O Processo – Crítica
Um show de horrores, uma tragédia anunciada, uma comédia involuntária, um tribunal de exceção cínico ou simplesmente mais uma sessão do Congresso Nacional. Qualquer uma dessas definições para o processo de impeachment que destituiu Dilma Rousseff em 2016 está correta. A documentarista Maria Augusta Ramos, porém, preferiu defini-lo como um ritual kafkiano. É o que sugere o título O Processo, filme no qual ela registra os bastidores de Brasília durante os meses que antecederam a votação no Senado que colocou Michel Temer na Presidência da República. O nome faz alusão a uma das mais famosas obras de Kafka, na qual um homem acorda um dia e de repente é processado, em um tramite que beira o surrealismo.

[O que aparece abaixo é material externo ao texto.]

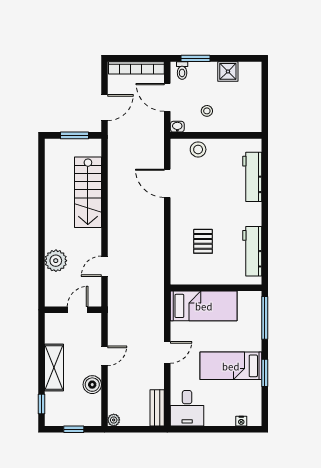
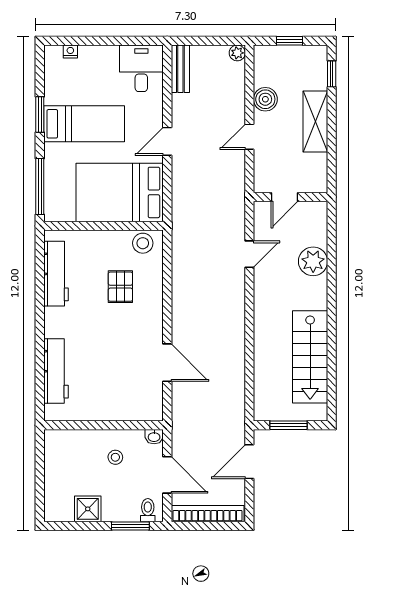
stool: (198, 149) -> (143, 243), moved
stairs: (88, 192) -> (310, 357), moved, turned 180
bed: (204, 306) -> (120, 192), width x1.50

Seguindo a vertente do documentário de observação, a diretora optou por apenas registrar os acontecimentos a que tinha acesso, sem realizar entrevistas com os personagens. Assim, acaba focando nos senadores do Partido dos Trabalhadores, Gleisi Hoffmann, hoje a presidenta do PT, e Lindbergh Farias, ambos liderando a defesa de Dilma.
Diante da impossibilidade de retratar tantos acontecimentos em tão pouco tempo, alguns personagens essenciais da história ficaram de fora: Romero Jucá e Aécio Neves, por exemplo, não têm o seu papel explorado, e o primeiro aparece apenas com a frase da sangria, sem ao menos o documentário citar que aquele seria ministro de Temer e líder do governo. Não é a única informação importante deixada de fora. Entretanto, o filme consegue construir uma narrativa clara e complexa e acerta ao focar a personagem de Janaína Paschoal, a única que não é política nessa história toda. Relatora da acusação, a advogada é retratada tomando Toddynho de canudinho, como uma criança, e conversando sobre temas religiosos, como a proibição ao aborto. Pode parecer desnecessário, até uma tentativa de ridiculariza-la, mas faz parte da construção dessa personalidade, deslocada aos poucos para o centro do filme.
O Processo faz questão de deixar claro os lados da acusação e da defesa quanto ao impeachment – o que torna claro o caráter golpista da situação, uma vez que o ridículo da acusação que derrubou a presidenta eleita é exposto à exaustão. Em suma, três decretos dentro da legalidade não poderiam ser considerados crime de responsabilidade, ou mesmo um crime comum. E Janaína, com sua personalidade única, entra no filme como o símbolo das contradições não só da oposição quanto da sociedade que embarcou na campanha do golpe: ela mesmo diz, no momento mais marcante do filme, que se Dilma fosse derrubada apenas por esses decretos pareceria mesmo um golpe – e não foi exatamente por eles que ela foi derrubada?
O filme é angustiante para quem acompanhou de perto o impeachment e, agora, revive em duas horas todo o nervosismo do momento. Por isso, o documentário talvez seja mais interessante para quem não acompanhou muito de perto ou ainda para quem foi a favor do impeachment. Os primeiros ficarão chocados com a maluquice da situação, enquanto os outros terão suas crenças provocadas – afinal, diante da fragilidade da acusação, a imprensa pouco explorou a defesa da presidenta eleita.
Maria Augusta Ramos consegue captar o clima de histeria em Brasília, além de organizar de forma clara o registro do golpe dado no Congresso. Faltam alguns buracos para serem tapados, e alguns momentos brilhantes da defesa de Dilma ficaram fora da edição. Entretanto, como registro de um momento histórico, a documentarista consegue construir uma obra rica, irônica, que não perdeu de vista os interesses políticos em jogo, nem os momentos mais especiais, como a troca de uma campainha ou aquelas frases que devem ficar registradas para sempre na memória, seja o “grande acordo nacional, com o Supremo, com tudo”, seja as pérolas do tipo “não sei se ela é honesta, mas sei que ela mente”.